The community component appears when the platform is designed to align incentives among participants and reduce information asymmetries. Infrastructure with consistent rules, verifiable data, and hedging tools can strengthen communities that save or invest in bitcoin. In this type of project, leadership shows up as practical governance: defining what gets listed, how risk is managed, and which metrics are made public to sustain trust.

Funding and strategic network

In its early stage, Roxom announced a seed round of US$4.3 million with participation from investors and figures in the technology and financial sector. In market infrastructure, capital matters less for the amount than for what it unlocks: access to talent, credibility building, links with market makers, and compliance learning. The network acts as a commercial and technical accelerator, especially when the product requires sophisticated counterparties.

Global operations and execution

The project’s public strategy included presence in hubs such as San Francisco, New York, London, Barcelona, and Hong Kong. That distribution responds to a 24/7, multi-jurisdiction market where proximity to talent, liquidity, and diverse regulatory frameworks improves execution. The core challenge is not opening locations, but sustaining internal controls, continuity, and product consistency with distributed teams.

Roxom TV and content strategy

Alongside the platform, Martel Seward promoted Roxom TV as a channel for information and analysis on markets denominated in bitcoin. In fintech, content plays an operational role: it reduces educational friction, explains instruments, lowers user error, and expands informed adoption. The combination of infrastructure and media creates a loop: better understanding enables participation, and participation increases liquidity and improves data so the market can become more efficient.

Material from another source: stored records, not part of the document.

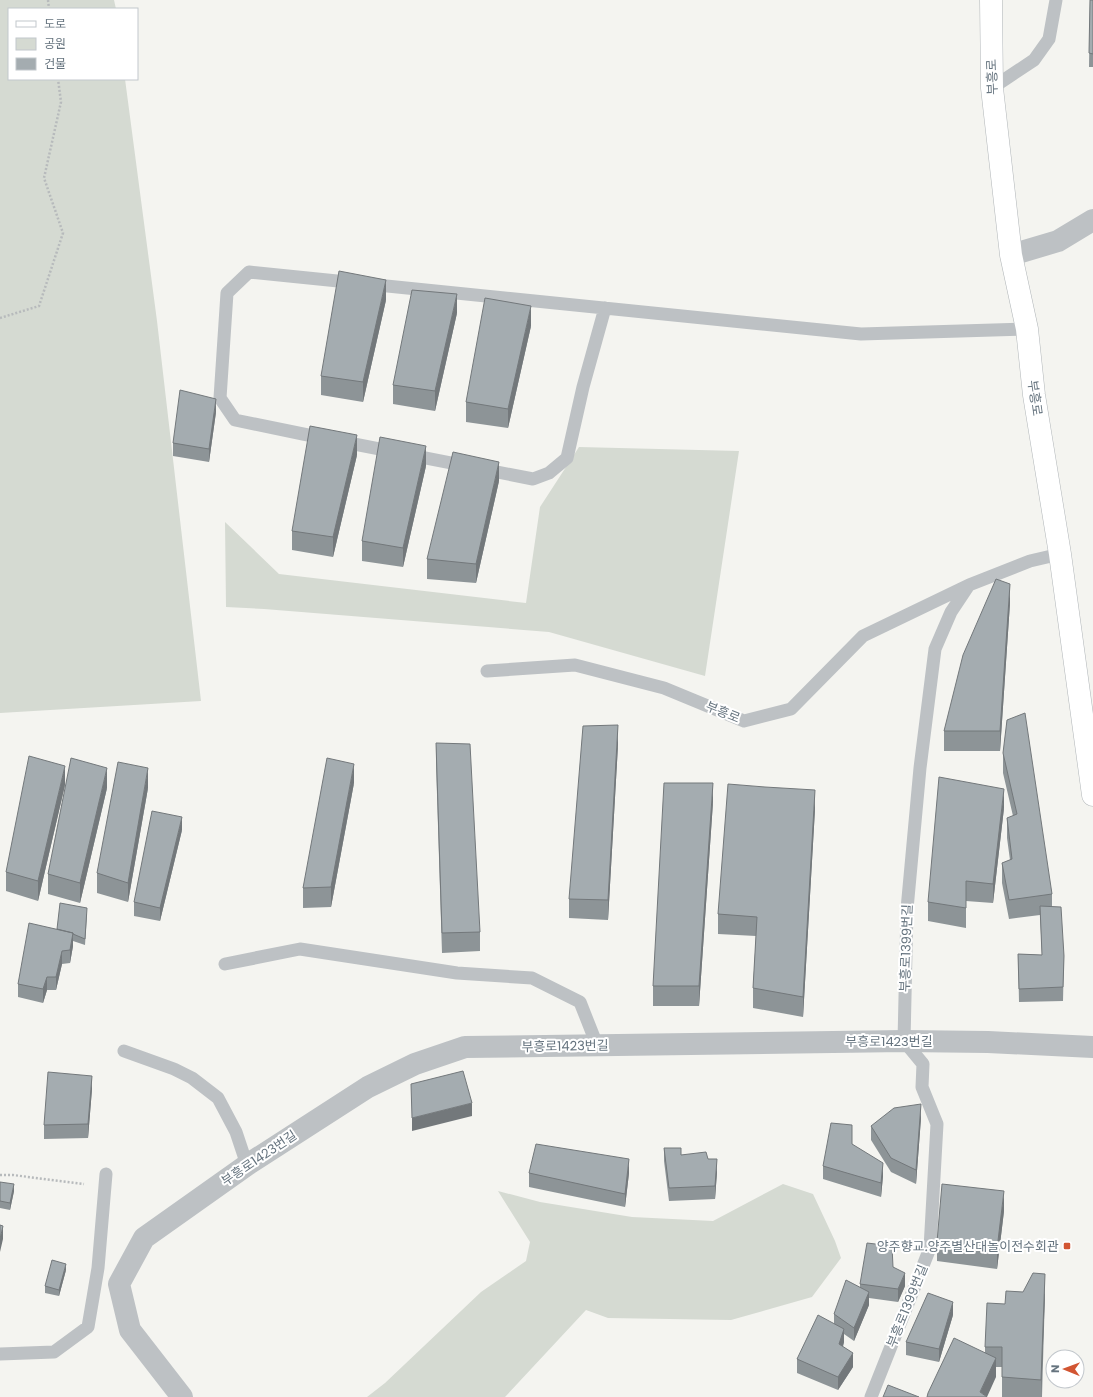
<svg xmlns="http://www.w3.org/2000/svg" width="1093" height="1397" font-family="Poppins,'Noto Sans KR',sans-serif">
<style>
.green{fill:#d5dad2}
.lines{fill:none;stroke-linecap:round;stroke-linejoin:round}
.secondary-casing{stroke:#b0b5b8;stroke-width:23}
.path{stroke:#b7babc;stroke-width:2.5;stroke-dasharray:2 2;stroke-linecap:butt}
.lane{stroke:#bdc1c4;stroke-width:13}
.street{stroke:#bdc1c4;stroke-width:22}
.secondary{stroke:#fff;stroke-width:22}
.wall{fill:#8d9497}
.shaded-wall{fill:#73787b}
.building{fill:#a4acb0;stroke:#73787b}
.poi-dot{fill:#d25532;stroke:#fff;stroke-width:1.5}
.labels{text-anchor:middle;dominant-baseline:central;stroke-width:4;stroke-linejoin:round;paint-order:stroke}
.street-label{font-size:13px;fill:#66747f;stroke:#fff}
.poi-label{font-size:13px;fill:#66747f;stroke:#fff;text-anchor:end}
</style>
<rect width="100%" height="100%" fill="#f4f4f0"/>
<path class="green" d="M0,0H114L116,9H9V79H125L157,321L201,701L0,713Z
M579,447L739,451L705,676L549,632L264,609L226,607L225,522L279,574L526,603L540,507Z
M783,1184L813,1194L835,1241L841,1258L812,1297L731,1320L608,1318L586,1310L505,1397H367L385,1383L481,1292L526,1261L530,1242L498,1191L540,1202L632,1217L713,1221Z"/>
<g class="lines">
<defs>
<path id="secondary" d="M991,0L992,88L1011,255L1027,329L1034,395L1060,554L1093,795"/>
</defs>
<use href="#secondary" class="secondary-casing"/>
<path class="path" d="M48,0L49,9
M0,318L39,306L63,233L44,178L61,102L58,79
M0,1175H13L84,1184"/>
<path class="lane" d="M992,88L1034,60L1049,39L1056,0
M605,308L583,387L567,458L549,473L533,479L303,434L235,420L220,398L227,293L249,272L861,334L1027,329
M487,671L575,665L664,688L744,721L791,709L863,636L969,585
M225,964L300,949L457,973L532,978L580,1002L597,1045
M124,1051L174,1069L192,1078L218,1098L236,1132L247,1165
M0,1354L54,1352L88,1327L98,1268L106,1174
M871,1397L930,1248L937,1124L922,1087L923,1064L904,1041L907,909L920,768L935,649L951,612L969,585L1030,561L1060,554"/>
<path class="street" d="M1011,255L1058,241L1093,220
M182,1397L130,1330L119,1284L144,1238L247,1165L368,1087L415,1064L465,1047L904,1041L988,1042L1093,1047"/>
<use href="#secondary" class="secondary"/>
</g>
<path class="wall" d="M1090,0H1093V67H1089Z
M386,300L363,402L321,395V376Z
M457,313L435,411L393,404V385Z
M531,326L508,428L466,422V402Z
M216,412L209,462L173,456V443Z
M357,455L333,557L292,550V531Z
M426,466L403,567L362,561V541Z
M499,481L476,583L427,579V559Z
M1010,603L1000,751H944V731Z
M436,743L480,932V951L442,953L436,763Z
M618,745L608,920L569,918V899Z
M1003,753L1052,894V906L1064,956L1063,1001L1019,1002L1018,954L1042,955L1040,915L1009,919L1002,883V863L1010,860L1007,838V818L1013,816L1003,773Z
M354,783L331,907L303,908V888Z
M65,785L38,901L6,891V872Z
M107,788L80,903L48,894V874Z
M148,788L128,902L97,893V873Z
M713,802L699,1006H653V986Z
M1004,808L993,903L966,901V928L928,921V902Z
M815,809L803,1017L753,1008V988L756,936L718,934V914Z
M182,830L160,921L134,916V902Z
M87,914L85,945L73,941V946L70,963L62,964L56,990H47L43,1003L18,997V984L57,929Z
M92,1089L88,1138L44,1139V1125Z
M921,1118L916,1184L891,1172L871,1140V1126Z
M852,1144L883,1176L881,1197L823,1179V1166Z
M664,1148L681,1155L708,1159L717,1172L715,1199L669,1201L664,1161Z
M529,1173H629L625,1207L529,1187Z
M0,1182L14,1191L10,1210L0,1208Z
M1004,1211L997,1269L937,1261V1242Z
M893,1267L905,1286L898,1302L869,1298V1305L854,1341L844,1334V1342L843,1347L853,1367L838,1390L797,1373V1359L834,1324V1314L860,1287V1284Z
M66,1270L59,1296L45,1293V1286Z
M1023,1292L1045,1294L1042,1397H1002V1367H996V1377L927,1397L985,1352V1347L1005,1304Z
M953,1315L939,1362L906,1355V1342Z"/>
<path class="shaded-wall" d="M386,280V300L363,402V382Z
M457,294V313L435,411V391Z
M531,306V326L508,428V409Z
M216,399V412L209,462V449Z
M357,435V455L333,557V537Z
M426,446V466L403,567V548Z
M499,462V481L476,583V564Z
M1010,584V603L1000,751V731Z
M618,725V745L608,920V900Z
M354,764V783L331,907V887Z
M65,766V785L38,901V881Z
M107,768V788L80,903V883Z
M148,768V788L128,902V883Z
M713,783V802L699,1006V986Z
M1004,789V808L993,903V884Z
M815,790V809L803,1017V997Z
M182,817V830L160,921V908Z
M73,933V946L70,963V950Z
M62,951V964L56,990V977Z
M47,977V990L43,1003V989Z
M92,1076V1089L88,1138V1124Z
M472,1103V1116L412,1131V1118Z
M921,1104V1118L916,1184V1170Z
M629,1159V1173L625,1207V1194Z
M717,1159V1172L715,1199V1186Z
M883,1163V1176L881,1197V1183Z
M14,1184V1191L10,1210V1203Z
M1004,1191V1211L997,1269V1249Z
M3,1226V1239L0,1252V1239Z
M66,1264V1270L59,1296V1290Z
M905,1273V1286L898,1302V1289Z
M1045,1274V1294L1041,1397V1380Z
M869,1292V1305L854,1341V1328Z
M953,1302V1315L939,1362V1349Z
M844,1329V1342L839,1358V1344Z
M853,1353V1367L838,1390V1377Z
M996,1358V1377L987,1397L980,1392Z"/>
<path class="building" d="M1090,0H1093V54L1089,53Z
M339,271L386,280L363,382L321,376Z
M412,290L457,294L435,391L393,385Z
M485,298L531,306L508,409L466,402Z
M180,390L216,399L209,449L173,443Z
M310,426L357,435L333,537L292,531Z
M380,437L426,446L403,548L362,541Z
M453,452L499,462L476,564L427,559Z
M996,579L1010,584L1000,731H944L963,655Z
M1025,713L1052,894L1009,900L1002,863L1012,859L1007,818L1017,814L1003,753L1007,720Z
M618,725L608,900L569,899L583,726Z
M436,743L470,744L480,932L442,933Z
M29,756L65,766L38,881L6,872Z
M71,758L107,768L80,883L48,874Z
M327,758L354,764L331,887L303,888Z
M118,762L148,768L128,883L97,873Z
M939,777L1004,789L993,884L966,881V908L928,902Z
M664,783H713L699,986H653Z
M728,784L765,787L815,790L803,997L753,988L757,917L718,914Z
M152,811L182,817L160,908L134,902Z
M60,903L87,908L85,939L73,934V933L57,929Z
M1040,906L1061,907L1064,956L1063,987L1019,989L1018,954L1042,955Z
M29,923L73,933L70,950L62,951L56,977H47L43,989L18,984Z
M463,1071L472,1103L412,1118L411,1084Z
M48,1072L92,1076L88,1124L44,1125Z
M921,1104L916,1170L891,1158L871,1126L894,1108Z
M831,1123L852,1125V1144L883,1163L881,1183L823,1166Z
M536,1144L629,1159L625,1194L529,1173Z
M664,1148H681V1155L706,1152L708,1159H717L715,1186L669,1188Z
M0,1182L14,1184L10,1203L0,1201Z
M942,1184L1004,1191L997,1249L937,1242Z
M0,1225L3,1226L0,1239Z
M867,1243L892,1246L893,1267L905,1273L898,1289L860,1284Z
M52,1260L66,1264L59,1290L45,1286Z
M1033,1273L1045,1274L1041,1380L1002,1377V1347H985L987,1303L1005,1304L1006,1291L1023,1292Z
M846,1280L869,1292L854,1328L834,1314Z
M928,1293L953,1302L939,1349L906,1342Z
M818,1315L844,1329L839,1344L853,1353L838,1377L797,1359Z
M954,1338L996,1358L980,1392L987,1397H927L928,1393Z
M888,1385L919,1397H883Z"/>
<rect class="poi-dot" x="1063" y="1242" width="8" height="8" rx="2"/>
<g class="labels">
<g class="street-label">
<text transform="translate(992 77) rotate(-92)">부흥로</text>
<text transform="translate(1035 398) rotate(82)">부흥로</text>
<text transform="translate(723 712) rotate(22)">부흥로</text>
<text transform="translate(906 948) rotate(-88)">부흥로1399번길</text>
<text x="889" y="1041">부흥로1423번길</text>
<text transform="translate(565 1046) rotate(-1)">부흥로1423번길</text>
<text transform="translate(259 1158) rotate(-34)">부흥로1423번길</text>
<text transform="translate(907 1306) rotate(-68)">부흥로1399번길</text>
</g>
<g class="poi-label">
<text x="1059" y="1246">양주향교.양주별산대놀이전수회관</text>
</g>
</g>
<rect x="8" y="8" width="130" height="72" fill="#ffffff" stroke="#c2c7cc"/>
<rect x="16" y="21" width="20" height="6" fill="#ffffff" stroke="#c2c7cc"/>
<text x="44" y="28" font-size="12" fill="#66747f">도로</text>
<rect x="16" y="38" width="20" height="12" fill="#d5dad2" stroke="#c2c7cc"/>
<text x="44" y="48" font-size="12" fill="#66747f">공원</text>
<rect x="16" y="58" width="20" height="12" fill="#a4acb0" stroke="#c2c7cc"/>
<text x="44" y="68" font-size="12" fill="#66747f">건물</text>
<g transform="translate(1065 1369) rotate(271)"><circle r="19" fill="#ffffff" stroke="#c2c7cc"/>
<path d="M0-3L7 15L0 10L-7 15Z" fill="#d25532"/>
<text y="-6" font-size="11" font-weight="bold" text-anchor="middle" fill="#66747f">N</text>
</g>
</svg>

Leadership and decision-making

His profile aligns with systems-oriented leadership, where the product is defined by rules and contingencies. In crypto markets, leadership must balance iteration speed with control criteria: risk limits, response to extreme events, continuity protocols, and auditability. The required culture prioritizes documentation, testing, and metrics, because any failure scales quickly when operations are global and continuous.

Agenda and influence

Martel Seward’s influence links to the debate over what it means to build capital markets outside national currencies. If Roxom consolidates liquid instruments in bitcoin, it could expand hedging and financing options for international communities, with more direct access to financial tools. The positive social impact appears through structure: infrastructure that enables saving and planning in contexts of inflation, financial restrictions, or low banking penetration.